A girl walked into her room. She was dressed in all black and her cheeks were trailing with tears. She wanted to throw something. She wanted to scream at someone. She wanted to let her emotions run free, but she could not. She was scared of what people would think. She was scared of what she would become if she did. She has to contain her emotions, so everyone would think that she is fine. So that she does not turn into the monster she knows she can become. There must be another way to let her sorrows run free, to rid herself of the pain. Maybe if her feelings were written she would not have to pretend like everything is okay. She rummaged through an old box she hid in her closet. At last she found what she was looking for, her childhood diary. She opened to a blank pink page with a floral border and lowered her shaking hand down to the page, and in the black ink emitting from her pen she began to write:
Dear Sister,
I cannot hold my feelings in forever, but I also cannot let them out into the real world. You, will be there for me when I need someone to talk to. You will understand me. You will know every detail about me. You will be a part of me that no one would know about. Everything written in you will remain between us not a living or dead soul will ever know. This will be as if you are still alive, like you never left me alone. Let us begin with this painstakingly dreadful day. It all began with your funeral.

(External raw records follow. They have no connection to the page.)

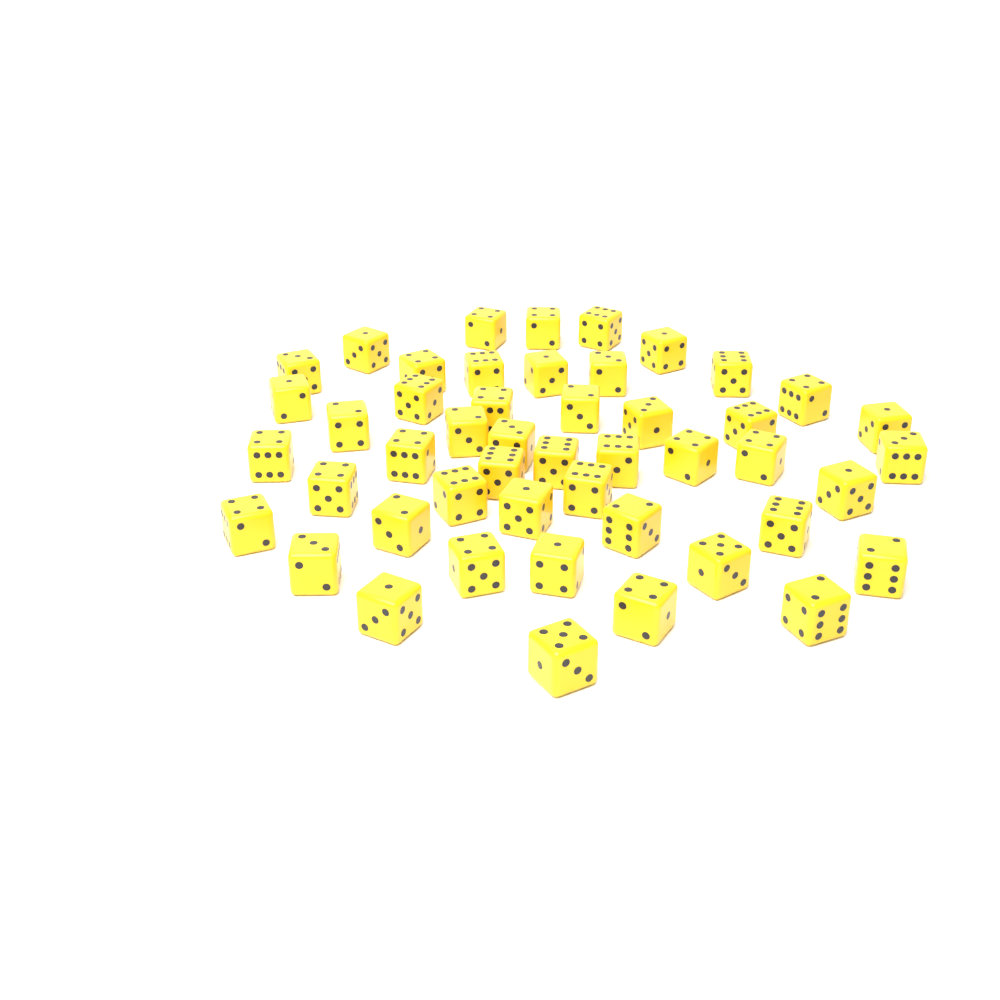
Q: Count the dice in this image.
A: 48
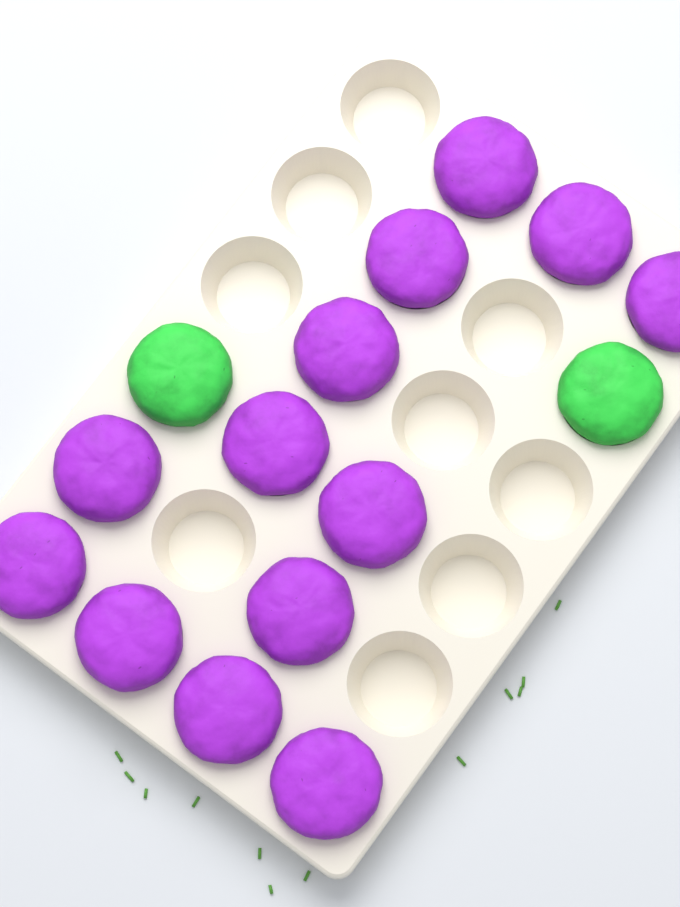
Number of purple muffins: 13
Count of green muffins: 2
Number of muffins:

You were driving home late from a friend’s house when your life was taken from you. That was about a week ago. I remember going to the accident site and just seeing red. There was so much blood. Then when I saw you lying in your hospital bed, your  skin paler than the bed sheets covering your body. The doctors gave me a glimpse of hope. They told me that you were in a coma, that you were still alive, that you would wake up at some point in time. I thought that I would have you back again. Two days later I was sitting in your hospital room and the little spikes on the heart monitor fell flat. You had left this world once and for all. At the funeral, all these people came who pretended to know you. They barely even knew your name, but they were mourning with their friends as if they lost the closest person to them, which I did. They don’t know what it feels like, to feel this dead inside. I do not mind if they were sad, but to pretend that they knew you well is just sick. I lost my best friend. You were the person who I knew was going to be by my side for my entire life and now you are gone. I had to speak about you at the funeral. I wanted to say the truth to all the attendees who knew nothing about you. I wanted to tell them that you had left this world too young. Your life was not fulfilled, you were supposed to graduate college, get a job, find love, and grow old, but instead you are a lifeless corpse buried six feet under the ground. I told them about how great of a person you were and how much you would be missed, a typical funeral speech just to satisfy the masses and shield them from the brutal truth. I want my sister back, but that could never happen. That is why I look to you, you are another form of my sister. I need you to help me move on from your death so I can live a normal life again. So that I would go days without feeling the sympathy of all the people I speak with everyday. So I can let all the hatred and sadness out of my system. So I can be happy again.